→ Extrait:
- - - -

Observations du Gouvernement sur la loi de modernisation de notre système de santé

JurisdictionFrance
Publication au Gazette officielJORF n°0022 du 27 janvier 2016
Record NumberJORFTEXT000031914745
CourtCONSEIL CONSTITUTIONNEL
Date de publication27 janvier 2016

Le Conseil constitutionnel a été saisi par plus de soixante députés et plus de soixante sénateurs de recours dirigés contre la loi de modernisation de notre système de santé.
Ces recours appellent, de la part du Gouvernement, les observations suivantes.

I. - Sur l'article 22

A. - L'article 22 interdit les arômes et les additifs dans les cigarettes, le tabac à rouler, les filtres et le papier à cigarettes. Il prévoit l'interdiction des capsules contenant des arômes dès 2016.
Les députés requérants soutiennent que cet article méconnaît les dispositions de la directive 2014/40/UE du 3 avril 2014.
B. - Un tel grief ne saurait prospérer.
1. Comme l'indiquent les députés requérants, l'article 22 procède à la transposition des dispositions de l'article 7 de la directive 2014/40/UE du Parlement européen et du Conseil du 3 avril 2014 relative au rapprochement des dispositions législatives, réglementaires et administratives des Etats membres en matière de fabrication, de présentation et de vente des produits du tabac et des produits connexes.

- - - -

→ Échantillon de données:
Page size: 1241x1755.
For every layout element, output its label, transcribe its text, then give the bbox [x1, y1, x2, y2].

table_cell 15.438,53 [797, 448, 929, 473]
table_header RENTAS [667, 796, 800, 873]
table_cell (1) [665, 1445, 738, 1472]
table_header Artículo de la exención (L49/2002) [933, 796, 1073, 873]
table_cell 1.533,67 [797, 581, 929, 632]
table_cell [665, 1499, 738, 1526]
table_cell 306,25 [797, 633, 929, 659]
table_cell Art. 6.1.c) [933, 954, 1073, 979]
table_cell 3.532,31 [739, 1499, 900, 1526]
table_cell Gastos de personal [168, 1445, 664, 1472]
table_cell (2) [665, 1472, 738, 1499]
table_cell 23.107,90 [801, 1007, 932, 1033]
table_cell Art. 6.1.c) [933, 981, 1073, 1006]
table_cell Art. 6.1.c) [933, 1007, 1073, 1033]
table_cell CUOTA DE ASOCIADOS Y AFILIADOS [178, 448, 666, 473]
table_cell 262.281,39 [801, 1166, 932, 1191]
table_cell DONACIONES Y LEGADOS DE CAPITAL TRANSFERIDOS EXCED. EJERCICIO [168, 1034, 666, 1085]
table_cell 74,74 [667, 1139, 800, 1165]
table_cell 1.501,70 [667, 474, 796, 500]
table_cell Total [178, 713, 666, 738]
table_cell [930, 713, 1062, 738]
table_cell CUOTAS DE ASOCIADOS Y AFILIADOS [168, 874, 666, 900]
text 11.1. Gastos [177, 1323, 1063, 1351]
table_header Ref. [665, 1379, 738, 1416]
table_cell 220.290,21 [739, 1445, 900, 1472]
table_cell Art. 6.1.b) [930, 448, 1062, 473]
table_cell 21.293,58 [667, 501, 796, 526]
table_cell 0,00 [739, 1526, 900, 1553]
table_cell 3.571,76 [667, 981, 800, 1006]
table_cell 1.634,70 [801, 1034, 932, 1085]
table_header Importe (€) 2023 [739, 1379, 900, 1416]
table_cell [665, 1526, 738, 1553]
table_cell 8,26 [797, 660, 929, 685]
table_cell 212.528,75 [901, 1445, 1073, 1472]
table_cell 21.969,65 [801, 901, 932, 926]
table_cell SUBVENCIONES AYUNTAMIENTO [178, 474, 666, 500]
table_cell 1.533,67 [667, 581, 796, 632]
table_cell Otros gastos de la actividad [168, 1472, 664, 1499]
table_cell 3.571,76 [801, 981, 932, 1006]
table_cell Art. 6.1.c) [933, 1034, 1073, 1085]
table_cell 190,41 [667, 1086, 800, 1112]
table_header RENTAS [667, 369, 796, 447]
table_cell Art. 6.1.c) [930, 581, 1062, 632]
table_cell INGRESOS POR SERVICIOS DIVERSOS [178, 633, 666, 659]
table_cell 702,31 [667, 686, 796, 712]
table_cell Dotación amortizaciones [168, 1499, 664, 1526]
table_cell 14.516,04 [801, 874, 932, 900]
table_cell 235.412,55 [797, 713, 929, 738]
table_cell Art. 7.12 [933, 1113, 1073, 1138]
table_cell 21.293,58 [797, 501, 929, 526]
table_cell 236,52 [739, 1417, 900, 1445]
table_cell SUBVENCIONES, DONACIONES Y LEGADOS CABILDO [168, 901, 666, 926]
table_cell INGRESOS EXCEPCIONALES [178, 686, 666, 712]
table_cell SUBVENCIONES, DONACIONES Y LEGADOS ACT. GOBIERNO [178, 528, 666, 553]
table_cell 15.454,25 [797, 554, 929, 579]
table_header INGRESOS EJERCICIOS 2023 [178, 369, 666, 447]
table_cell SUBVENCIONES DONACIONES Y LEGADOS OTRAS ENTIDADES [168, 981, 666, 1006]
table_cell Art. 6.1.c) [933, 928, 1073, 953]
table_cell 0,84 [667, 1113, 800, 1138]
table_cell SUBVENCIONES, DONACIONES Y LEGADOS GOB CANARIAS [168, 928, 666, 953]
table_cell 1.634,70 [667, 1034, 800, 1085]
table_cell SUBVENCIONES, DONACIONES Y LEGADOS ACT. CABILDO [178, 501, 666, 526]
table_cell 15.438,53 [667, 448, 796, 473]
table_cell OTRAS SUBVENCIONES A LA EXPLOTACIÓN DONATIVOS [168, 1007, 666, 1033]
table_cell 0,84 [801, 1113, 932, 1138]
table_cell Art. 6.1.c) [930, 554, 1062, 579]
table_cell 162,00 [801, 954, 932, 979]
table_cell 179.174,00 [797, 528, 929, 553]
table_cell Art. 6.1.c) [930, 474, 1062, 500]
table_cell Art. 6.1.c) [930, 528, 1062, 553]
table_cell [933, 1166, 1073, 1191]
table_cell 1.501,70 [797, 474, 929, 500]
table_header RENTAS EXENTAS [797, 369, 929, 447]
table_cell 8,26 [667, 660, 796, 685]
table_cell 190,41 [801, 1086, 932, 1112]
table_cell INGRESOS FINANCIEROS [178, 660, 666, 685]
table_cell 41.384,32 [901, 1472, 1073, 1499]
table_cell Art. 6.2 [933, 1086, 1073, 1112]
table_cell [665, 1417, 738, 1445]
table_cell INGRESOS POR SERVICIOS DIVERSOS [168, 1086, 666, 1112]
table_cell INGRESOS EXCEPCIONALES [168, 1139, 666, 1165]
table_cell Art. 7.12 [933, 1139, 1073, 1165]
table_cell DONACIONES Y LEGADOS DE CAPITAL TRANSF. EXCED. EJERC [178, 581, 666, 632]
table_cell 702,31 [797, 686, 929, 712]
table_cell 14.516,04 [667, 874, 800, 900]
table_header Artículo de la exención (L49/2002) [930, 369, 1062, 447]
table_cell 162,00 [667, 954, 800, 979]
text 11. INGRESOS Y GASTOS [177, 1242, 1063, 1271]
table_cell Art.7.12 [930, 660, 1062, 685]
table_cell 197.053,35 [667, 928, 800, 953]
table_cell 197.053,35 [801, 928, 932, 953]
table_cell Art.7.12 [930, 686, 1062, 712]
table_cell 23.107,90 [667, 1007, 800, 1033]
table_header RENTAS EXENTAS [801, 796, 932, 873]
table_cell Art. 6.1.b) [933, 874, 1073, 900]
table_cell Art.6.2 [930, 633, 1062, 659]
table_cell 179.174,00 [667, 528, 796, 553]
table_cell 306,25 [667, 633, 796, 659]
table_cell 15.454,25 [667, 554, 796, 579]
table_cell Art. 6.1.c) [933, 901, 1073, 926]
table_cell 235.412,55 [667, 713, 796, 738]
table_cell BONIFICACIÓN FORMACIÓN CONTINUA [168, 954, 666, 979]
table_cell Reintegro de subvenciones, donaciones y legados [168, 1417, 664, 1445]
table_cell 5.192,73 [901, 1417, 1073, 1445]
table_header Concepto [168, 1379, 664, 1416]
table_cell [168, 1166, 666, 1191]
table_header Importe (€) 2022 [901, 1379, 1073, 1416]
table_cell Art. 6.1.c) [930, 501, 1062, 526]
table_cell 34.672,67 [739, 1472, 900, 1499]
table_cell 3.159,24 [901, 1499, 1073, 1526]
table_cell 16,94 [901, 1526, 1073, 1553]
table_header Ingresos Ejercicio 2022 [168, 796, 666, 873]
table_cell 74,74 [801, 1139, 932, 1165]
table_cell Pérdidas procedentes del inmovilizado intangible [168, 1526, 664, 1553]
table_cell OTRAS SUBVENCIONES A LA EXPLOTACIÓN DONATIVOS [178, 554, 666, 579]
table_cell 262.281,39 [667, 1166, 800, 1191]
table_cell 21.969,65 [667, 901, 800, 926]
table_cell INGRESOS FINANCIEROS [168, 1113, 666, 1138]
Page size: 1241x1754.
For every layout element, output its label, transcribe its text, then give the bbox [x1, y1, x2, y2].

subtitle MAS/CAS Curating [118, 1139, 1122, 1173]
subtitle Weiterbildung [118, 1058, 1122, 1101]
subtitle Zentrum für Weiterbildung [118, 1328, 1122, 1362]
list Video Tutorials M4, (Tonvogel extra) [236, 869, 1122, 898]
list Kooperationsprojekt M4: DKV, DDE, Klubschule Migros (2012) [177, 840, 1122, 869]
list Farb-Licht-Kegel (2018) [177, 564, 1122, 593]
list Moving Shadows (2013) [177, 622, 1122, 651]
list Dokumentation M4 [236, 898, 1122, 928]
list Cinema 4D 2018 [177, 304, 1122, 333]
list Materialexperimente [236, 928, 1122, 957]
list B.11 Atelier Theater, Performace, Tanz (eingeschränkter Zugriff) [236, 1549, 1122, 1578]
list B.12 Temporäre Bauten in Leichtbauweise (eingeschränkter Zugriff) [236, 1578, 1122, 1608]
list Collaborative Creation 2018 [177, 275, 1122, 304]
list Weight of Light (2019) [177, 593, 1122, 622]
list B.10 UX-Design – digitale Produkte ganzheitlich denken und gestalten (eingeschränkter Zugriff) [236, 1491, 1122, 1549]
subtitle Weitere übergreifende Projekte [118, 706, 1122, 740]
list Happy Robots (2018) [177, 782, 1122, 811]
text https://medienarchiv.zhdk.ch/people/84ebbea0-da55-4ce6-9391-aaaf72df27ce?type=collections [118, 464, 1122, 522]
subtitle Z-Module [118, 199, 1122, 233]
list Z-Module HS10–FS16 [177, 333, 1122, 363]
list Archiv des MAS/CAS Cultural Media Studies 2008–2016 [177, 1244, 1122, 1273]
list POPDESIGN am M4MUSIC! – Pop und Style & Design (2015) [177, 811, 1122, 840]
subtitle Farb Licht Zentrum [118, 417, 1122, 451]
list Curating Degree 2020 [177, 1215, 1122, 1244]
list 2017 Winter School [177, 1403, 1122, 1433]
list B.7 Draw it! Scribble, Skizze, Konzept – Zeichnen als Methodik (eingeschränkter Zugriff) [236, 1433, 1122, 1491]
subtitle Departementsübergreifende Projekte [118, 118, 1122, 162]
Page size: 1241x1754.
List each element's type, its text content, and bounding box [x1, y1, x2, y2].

- - - -

→ Consigne: D'après l'extrait, dans quels produits l'article 22 interdit-il les arômes et les additifs ? Dressez-en la liste complète. Les entrées n'ont aucun rôle à jouer ici.

→ Réponse:
- les cigarettes
- le tabac à rouler
- les filtres
- le papier à cigarettes